Malades de stress ?

Il existe toute une série de troubles assez flous que la médecine peine à expliquer et qui, en réalité, révèlent une incapacité à gérer le stress.

Crampes dans le ventre, maux de tête lancinants, courbatures perpétuelles, problèmes de concentration, troubles du sommeil, fatigue permanente, etc. Et pourtant, on vous dit que vous n’avez rien, que tout est normal. Les médecins parlent de  » troubles fonctionnels  » et hésitent à les classer dans les maladies physiques ou mentales.
• • •
D'après l'extrait du document, quel nom les médecins donnent-ils à ces troubles ?
• • •
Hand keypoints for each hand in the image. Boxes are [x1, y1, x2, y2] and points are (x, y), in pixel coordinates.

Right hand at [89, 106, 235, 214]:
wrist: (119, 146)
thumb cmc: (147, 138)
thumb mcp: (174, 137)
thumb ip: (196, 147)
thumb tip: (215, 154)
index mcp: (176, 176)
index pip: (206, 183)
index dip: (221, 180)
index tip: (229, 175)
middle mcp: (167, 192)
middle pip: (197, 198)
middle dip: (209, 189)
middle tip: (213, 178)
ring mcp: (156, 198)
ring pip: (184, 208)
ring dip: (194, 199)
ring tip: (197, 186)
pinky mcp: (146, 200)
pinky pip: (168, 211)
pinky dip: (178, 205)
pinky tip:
• • •
- Votre réponse
Ils parlent de « troubles fonctionnels ».